### Written task
Edit the stretch of data from the line containing "genus: Anolis" through the line containing "genus: Sambucus", swapping every "common name" for "vernacular name" and leaving all else unchanged. Give back only those lines.

── Excerpted records ──

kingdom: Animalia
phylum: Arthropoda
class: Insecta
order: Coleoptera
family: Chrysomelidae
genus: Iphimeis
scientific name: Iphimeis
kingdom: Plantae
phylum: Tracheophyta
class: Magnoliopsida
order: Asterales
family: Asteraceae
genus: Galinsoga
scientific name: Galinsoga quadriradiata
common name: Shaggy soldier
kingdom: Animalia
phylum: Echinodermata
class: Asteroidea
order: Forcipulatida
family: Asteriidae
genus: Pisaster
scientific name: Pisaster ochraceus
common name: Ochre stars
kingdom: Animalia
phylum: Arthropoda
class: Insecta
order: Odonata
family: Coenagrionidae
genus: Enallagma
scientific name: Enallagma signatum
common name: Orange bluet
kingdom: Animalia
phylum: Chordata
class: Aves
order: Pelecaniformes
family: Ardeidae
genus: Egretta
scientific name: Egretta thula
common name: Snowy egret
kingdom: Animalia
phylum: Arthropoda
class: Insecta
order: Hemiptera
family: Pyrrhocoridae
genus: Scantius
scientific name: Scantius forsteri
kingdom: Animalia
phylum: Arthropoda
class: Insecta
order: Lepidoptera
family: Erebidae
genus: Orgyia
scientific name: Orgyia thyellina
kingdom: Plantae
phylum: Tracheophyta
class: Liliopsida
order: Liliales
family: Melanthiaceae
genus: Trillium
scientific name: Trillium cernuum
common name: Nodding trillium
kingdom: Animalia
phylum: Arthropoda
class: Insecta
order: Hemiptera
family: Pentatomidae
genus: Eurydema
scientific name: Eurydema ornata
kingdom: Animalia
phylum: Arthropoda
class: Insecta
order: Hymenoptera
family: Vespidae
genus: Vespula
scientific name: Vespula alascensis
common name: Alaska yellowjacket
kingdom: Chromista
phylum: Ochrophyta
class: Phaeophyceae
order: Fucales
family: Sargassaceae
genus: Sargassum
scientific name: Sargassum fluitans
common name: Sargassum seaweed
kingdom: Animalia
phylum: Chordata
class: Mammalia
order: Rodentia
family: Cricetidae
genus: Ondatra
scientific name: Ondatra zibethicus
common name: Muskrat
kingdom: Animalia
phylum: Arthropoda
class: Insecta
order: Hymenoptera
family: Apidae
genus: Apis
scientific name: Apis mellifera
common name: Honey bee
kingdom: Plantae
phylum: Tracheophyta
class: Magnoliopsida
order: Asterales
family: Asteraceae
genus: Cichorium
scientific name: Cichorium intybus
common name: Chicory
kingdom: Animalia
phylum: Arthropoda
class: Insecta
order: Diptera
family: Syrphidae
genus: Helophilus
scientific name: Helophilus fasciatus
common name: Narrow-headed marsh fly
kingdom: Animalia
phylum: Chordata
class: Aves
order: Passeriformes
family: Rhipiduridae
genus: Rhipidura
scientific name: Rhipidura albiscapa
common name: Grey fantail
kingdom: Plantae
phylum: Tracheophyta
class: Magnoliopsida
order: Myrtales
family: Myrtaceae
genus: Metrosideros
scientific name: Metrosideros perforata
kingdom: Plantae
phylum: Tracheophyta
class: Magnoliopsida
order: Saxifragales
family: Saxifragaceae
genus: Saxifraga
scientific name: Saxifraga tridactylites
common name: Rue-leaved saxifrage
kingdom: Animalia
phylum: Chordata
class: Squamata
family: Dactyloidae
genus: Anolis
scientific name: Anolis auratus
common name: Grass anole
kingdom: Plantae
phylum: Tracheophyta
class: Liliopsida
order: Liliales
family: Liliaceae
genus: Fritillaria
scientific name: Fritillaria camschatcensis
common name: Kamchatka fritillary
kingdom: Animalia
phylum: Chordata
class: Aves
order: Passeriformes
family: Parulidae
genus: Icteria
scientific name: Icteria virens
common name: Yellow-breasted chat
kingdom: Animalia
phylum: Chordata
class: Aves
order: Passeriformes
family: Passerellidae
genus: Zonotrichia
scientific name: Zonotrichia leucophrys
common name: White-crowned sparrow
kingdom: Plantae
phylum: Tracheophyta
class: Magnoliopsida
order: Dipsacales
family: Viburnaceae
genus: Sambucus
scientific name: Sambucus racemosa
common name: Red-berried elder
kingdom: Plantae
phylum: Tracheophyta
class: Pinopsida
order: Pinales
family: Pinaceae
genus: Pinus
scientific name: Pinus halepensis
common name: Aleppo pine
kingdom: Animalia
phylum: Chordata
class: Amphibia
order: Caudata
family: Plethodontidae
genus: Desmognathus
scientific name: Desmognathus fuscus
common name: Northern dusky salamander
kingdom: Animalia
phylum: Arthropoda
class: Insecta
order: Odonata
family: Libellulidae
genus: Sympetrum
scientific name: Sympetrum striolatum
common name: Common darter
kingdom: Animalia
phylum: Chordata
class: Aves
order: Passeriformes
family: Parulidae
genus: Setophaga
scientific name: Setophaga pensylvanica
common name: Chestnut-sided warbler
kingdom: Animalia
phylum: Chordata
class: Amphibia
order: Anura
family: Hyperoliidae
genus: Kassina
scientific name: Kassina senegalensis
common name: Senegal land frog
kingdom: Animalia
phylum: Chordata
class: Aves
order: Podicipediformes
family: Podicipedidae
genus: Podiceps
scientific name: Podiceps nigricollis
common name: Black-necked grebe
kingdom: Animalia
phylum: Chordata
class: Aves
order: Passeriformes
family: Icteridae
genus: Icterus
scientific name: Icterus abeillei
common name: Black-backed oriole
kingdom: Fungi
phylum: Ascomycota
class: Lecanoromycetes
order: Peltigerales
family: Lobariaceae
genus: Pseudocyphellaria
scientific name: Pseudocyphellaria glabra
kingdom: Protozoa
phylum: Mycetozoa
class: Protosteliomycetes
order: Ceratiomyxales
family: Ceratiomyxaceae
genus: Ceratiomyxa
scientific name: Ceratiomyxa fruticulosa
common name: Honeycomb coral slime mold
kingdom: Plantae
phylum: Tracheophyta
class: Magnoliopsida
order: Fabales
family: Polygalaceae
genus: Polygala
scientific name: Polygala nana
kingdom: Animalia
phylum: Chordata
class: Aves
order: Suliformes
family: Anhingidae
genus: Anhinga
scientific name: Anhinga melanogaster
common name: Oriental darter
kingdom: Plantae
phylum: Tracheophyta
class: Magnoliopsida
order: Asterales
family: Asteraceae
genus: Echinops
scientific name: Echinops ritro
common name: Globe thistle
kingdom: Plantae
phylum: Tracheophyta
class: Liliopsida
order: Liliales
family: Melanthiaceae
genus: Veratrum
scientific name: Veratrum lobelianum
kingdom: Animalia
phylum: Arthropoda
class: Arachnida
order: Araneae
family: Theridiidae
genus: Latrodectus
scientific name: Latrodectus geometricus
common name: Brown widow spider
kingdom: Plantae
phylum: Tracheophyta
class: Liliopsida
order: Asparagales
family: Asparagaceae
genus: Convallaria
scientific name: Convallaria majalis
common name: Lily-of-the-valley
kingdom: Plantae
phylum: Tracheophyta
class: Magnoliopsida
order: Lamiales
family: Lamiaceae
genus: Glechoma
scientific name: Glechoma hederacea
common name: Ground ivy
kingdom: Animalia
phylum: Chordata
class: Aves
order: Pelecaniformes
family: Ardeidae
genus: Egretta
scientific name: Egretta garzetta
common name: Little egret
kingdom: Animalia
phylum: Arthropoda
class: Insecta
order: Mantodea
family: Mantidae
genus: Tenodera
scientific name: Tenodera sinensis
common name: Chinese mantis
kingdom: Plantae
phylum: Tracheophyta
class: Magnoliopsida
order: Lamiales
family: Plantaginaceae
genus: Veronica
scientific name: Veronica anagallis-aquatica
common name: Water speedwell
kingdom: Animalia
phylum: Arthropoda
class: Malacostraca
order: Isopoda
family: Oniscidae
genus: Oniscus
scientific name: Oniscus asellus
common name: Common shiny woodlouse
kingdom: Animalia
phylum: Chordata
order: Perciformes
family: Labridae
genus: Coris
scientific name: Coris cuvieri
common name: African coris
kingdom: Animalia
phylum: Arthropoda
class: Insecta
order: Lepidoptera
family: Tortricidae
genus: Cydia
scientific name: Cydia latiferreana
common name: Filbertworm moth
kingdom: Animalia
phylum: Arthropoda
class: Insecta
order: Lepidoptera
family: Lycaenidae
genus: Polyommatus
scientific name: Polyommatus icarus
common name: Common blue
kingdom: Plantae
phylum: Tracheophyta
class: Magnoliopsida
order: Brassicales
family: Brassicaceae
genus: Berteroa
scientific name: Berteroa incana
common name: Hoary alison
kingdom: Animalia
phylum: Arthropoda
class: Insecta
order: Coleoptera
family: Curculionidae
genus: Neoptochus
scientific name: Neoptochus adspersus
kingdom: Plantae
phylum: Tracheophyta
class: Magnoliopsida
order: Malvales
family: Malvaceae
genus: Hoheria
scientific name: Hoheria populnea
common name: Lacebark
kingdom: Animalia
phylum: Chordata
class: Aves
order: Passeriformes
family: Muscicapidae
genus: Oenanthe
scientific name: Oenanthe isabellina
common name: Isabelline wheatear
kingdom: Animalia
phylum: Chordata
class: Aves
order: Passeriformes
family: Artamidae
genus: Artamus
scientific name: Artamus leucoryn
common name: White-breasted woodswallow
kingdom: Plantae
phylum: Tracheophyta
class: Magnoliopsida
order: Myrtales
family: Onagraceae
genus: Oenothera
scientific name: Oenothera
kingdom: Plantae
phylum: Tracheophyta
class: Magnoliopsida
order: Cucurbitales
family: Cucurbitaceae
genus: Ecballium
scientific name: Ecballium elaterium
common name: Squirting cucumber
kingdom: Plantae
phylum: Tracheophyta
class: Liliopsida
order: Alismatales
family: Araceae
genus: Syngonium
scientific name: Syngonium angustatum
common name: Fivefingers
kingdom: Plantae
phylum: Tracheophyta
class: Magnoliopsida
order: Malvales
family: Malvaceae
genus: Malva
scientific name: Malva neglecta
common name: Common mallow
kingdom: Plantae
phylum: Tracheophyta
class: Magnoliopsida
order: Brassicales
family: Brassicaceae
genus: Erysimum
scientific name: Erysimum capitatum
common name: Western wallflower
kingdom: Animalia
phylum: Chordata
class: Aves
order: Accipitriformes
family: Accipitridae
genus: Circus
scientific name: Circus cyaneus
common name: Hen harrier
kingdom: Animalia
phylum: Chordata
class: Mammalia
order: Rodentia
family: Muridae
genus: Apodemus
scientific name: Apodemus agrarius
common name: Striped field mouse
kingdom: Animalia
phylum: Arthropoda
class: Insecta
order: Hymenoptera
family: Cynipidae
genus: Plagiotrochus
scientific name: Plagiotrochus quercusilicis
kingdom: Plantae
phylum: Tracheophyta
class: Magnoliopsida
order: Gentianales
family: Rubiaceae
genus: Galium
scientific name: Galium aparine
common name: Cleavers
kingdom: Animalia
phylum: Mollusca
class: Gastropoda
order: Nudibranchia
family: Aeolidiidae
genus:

───

### Task result
genus: Anolis
scientific name: Anolis auratus
vernacular name: Grass anole
kingdom: Plantae
phylum: Tracheophyta
class: Liliopsida
order: Liliales
family: Liliaceae
genus: Fritillaria
scientific name: Fritillaria camschatcensis
vernacular name: Kamchatka fritillary
kingdom: Animalia
phylum: Chordata
class: Aves
order: Passeriformes
family: Parulidae
genus: Icteria
scientific name: Icteria virens
vernacular name: Yellow-breasted chat
kingdom: Animalia
phylum: Chordata
class: Aves
order: Passeriformes
family: Passerellidae
genus: Zonotrichia
scientific name: Zonotrichia leucophrys
vernacular name: White-crowned sparrow
kingdom: Plantae
phylum: Tracheophyta
class: Magnoliopsida
order: Dipsacales
family: Viburnaceae
genus: Sambucus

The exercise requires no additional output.